DONETSK, Ukraine -- A day after pro-Russian separatists declared a "people's republic" in Donetsk, there is more a sense of limbo in the city than a feeling that much has changed.
Hundreds of separatists continue to occupy the main administrative building of the regional government and have sealed off its entrance with a 2-meter-high barricade made of car tires, timber, and barbed wire.
The barricade is manned by protesters armed with clubs and the police have cordoned off the area.
But a block away, grandmothers wheel baby carriages through the park and people continue going to work normally.
In part, the uneasy calm comes from the fact that nobody really knows the identities of the protesters who seized the building or how much local influence they have.

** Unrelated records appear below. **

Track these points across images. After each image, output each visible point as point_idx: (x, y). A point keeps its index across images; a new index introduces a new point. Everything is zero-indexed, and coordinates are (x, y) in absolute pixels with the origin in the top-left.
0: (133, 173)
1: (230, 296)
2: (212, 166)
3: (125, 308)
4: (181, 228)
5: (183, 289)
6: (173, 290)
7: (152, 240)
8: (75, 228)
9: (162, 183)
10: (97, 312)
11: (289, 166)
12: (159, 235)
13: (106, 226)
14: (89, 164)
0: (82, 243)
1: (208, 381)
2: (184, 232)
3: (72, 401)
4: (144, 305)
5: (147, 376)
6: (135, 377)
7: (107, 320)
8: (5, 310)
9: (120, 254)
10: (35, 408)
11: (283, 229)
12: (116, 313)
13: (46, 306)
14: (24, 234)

No prominent local personalities have yet been identified among the protesters and, when journalists visit the building, those inside refuse to give their names or allow themselves to be photographed.
Pro-Russian activists who seized the main administration building in Donetsk wave a flag of the so-called Donetsk Republic and hold a Russian flag on April 7.
But more significantly, there has been no follow-up to the separatists' dramatic first steps.
After they seized the building and demanded the elected regional council convene and vote for independence, but were refused, the separatists declared themselves the people's representatives and voted in the council's place.
No One's Move
But apart from also vowing to hold a referendum on joining Russia and inviting Moscow to send a peacekeeping force, the separatists seem to have run out of ideas.
Instead, the initiative has passed partly back to the authorities.
The regional council, though evicted from its building, has declared the separatists' vote illegal and so has the city's mayor. And officials have persuaded a much smaller group of separatists, who had seized the Ukrainian Security Service (SBU) regional headquarters, to vacate that building peacefully.
Now, the question is what comes next, but it's a difficult one to answer.
Much seems to depend on one man who has emerged as the principal negotiator between the government and the pro-Russian activists.
That man is Rinat Akhmetov, a Donetsk native and one of the richest people in Ukraine, if not the richest. He controls a vast empire of industries and businesses as well as the local soccer club, Shakhtar Donetsk, and is widely regarded as having far more influence and resources than any of the region's politicians.
Akhmetov was instrumental in negotiating the peaceful departure of the separatists from the SBU building and is representing the authorities in speaking with the protesters inside the regional headquarters.
He reportedly identified among the separatists those who would act as their spokespeople when the protesters themselves did not have the leadership structure to do so.
But just where Akhmetov stands personally in his broker's role remains unclear. Throughout the Euromaidan protests in Kyiv, he remained neutral, apart from saying he supported Ukraine's unity. But he has yet to make it clear how he feels about the Donetsk crisis.
Now, many are waiting for him -- like a weathervane -- to point the best direction for Donetsk to go if the crisis deepens.
Where Do Police Stand?
But there is another factor contributing to the sense of uncertainty about the future. It is the posture of the police, who so far have acted more as observers than actors in the contest between the pro-Kyiv and pro-Russian camps.
There is not just the disquieting fact that some police openly wear St. George ribbons, a symbol of Russia, as they stand guard in a cordon around the now occupied regional headquarters building.
There is also the belief among pro-Kyiv activists that the police have done nothing to investigate the death of one of their members in a clash with pro-Russian supporters on March 13.
The ambiguity of the police is such that over the past weeks pro-Kyiv supporters have taken to staying off the streets when pro-Russian crowds launch street actions. Instead, they confine themselves to low-profile responses that avoid confrontation, like handing out leaflets or small Ukrainian flags.
Interestingly, that policy of nonconfrontation is the same one Ukraine's government is taking in the current showdown with the Donetsk separatists.
Ukrainian Deputy Prime Minister Vitaliy Yarema, who arrived in Donetsk on April 7, told reporters the situation could only be resolved in a peaceful way, without the use of force.
It is still unclear whether that policy is a reflection of the government's strength or of its weakness.